> Exercise aim
Scan the records below for the word "their". Copy each line where it appears.

> Data provided
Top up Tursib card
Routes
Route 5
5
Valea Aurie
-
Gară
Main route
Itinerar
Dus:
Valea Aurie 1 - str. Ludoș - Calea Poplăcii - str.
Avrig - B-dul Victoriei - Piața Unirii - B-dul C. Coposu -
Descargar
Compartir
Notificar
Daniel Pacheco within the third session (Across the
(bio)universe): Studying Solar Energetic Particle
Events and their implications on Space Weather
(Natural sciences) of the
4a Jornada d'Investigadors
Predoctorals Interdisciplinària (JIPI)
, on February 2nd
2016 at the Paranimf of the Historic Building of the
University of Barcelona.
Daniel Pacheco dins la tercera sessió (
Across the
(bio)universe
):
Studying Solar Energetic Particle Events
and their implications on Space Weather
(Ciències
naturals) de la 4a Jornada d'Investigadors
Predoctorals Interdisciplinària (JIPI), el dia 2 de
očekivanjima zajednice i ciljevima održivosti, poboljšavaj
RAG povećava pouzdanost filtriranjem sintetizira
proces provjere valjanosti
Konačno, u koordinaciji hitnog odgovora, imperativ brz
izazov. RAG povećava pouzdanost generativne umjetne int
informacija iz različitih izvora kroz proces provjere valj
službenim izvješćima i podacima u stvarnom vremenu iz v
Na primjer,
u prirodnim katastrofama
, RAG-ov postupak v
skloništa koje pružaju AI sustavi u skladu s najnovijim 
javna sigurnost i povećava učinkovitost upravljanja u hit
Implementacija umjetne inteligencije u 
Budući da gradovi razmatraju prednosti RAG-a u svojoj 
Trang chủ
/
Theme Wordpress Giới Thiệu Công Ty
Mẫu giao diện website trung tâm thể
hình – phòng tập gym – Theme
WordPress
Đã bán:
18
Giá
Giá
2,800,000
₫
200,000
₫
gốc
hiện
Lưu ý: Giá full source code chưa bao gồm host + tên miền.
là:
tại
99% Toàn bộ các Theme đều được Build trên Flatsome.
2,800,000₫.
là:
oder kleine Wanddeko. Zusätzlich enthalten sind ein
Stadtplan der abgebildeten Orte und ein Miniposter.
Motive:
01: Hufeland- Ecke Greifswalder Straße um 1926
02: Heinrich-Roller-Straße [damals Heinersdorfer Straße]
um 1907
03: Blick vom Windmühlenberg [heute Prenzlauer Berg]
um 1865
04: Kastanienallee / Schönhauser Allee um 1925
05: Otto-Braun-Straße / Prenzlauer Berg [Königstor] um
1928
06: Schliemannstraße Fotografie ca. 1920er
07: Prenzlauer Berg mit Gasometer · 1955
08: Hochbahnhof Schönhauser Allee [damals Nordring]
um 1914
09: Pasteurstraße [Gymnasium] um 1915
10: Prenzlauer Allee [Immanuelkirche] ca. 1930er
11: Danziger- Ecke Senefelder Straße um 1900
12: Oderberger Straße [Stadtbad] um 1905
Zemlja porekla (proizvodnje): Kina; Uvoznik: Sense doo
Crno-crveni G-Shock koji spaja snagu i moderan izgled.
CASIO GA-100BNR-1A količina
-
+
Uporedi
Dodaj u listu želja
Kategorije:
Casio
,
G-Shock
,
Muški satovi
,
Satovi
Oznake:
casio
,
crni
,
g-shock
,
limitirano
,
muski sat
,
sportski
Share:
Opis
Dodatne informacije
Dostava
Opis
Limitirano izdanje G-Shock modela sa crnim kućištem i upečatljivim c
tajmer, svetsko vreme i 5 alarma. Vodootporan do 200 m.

> Response area
Events and their implications on Space Weather
and their implications on Space Weather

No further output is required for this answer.